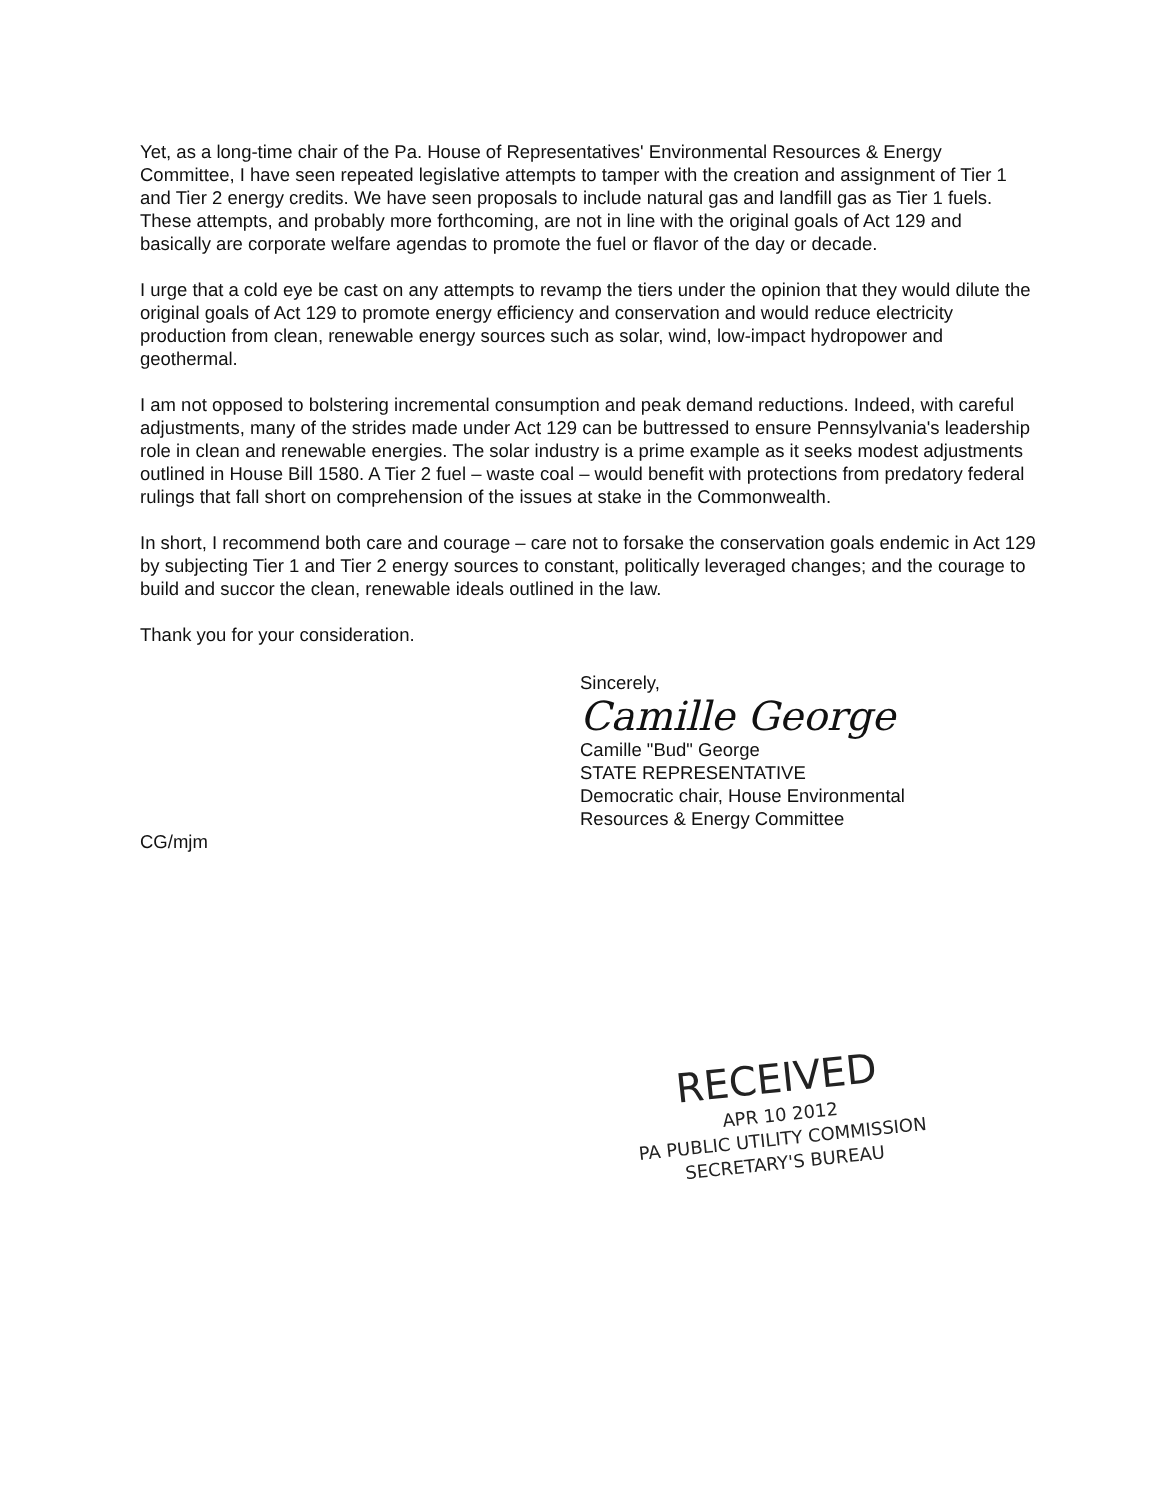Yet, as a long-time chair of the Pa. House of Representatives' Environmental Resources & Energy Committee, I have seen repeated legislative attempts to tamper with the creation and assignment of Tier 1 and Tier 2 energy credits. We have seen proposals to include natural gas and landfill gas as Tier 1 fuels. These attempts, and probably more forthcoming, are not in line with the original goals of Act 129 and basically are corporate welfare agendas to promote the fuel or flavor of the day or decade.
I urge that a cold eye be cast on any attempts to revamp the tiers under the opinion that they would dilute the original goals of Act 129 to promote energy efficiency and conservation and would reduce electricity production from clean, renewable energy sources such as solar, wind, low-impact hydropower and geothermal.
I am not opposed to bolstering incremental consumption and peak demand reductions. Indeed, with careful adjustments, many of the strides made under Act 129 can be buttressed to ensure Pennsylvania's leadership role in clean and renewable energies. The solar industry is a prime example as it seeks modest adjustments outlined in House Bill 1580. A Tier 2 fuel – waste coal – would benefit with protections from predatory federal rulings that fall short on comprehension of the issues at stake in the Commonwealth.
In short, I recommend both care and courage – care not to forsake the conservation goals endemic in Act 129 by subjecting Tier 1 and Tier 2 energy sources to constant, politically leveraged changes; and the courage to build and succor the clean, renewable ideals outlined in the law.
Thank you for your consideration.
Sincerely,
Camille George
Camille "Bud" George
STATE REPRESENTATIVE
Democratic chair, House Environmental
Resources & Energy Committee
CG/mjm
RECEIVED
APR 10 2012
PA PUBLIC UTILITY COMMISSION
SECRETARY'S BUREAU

::::::::

TO DO: Without any of its images, the data above should be returned exactly.

RESPONSE AREA:
Yet, as a long-time chair of the Pa. House of Representatives' Environmental Resources & Energy Committee, I have seen repeated legislative attempts to tamper with the creation and assignment of Tier 1 and Tier 2 energy credits. We have seen proposals to include natural gas and landfill gas as Tier 1 fuels. These attempts, and probably more forthcoming, are not in line with the original goals of Act 129 and basically are corporate welfare agendas to promote the fuel or flavor of the day or decade.
I urge that a cold eye be cast on any attempts to revamp the tiers under the opinion that they would dilute the original goals of Act 129 to promote energy efficiency and conservation and would reduce electricity production from clean, renewable energy sources such as solar, wind, low-impact hydropower and geothermal.
I am not opposed to bolstering incremental consumption and peak demand reductions. Indeed, with careful adjustments, many of the strides made under Act 129 can be buttressed to ensure Pennsylvania's leadership role in clean and renewable energies. The solar industry is a prime example as it seeks modest adjustments outlined in House Bill 1580. A Tier 2 fuel – waste coal – would benefit with protections from predatory federal rulings that fall short on comprehension of the issues at stake in the Commonwealth.
In short, I recommend both care and courage – care not to forsake the conservation goals endemic in Act 129 by subjecting Tier 1 and Tier 2 energy sources to constant, politically leveraged changes; and the courage to build and succor the clean, renewable ideals outlined in the law.
Thank you for your consideration.
Sincerely,
Camille George
Camille "Bud" George
STATE REPRESENTATIVE
Democratic chair, House Environmental
Resources & Energy Committee
CG/mjm
RECEIVED
APR 10 2012
PA PUBLIC UTILITY COMMISSION
SECRETARY'S BUREAU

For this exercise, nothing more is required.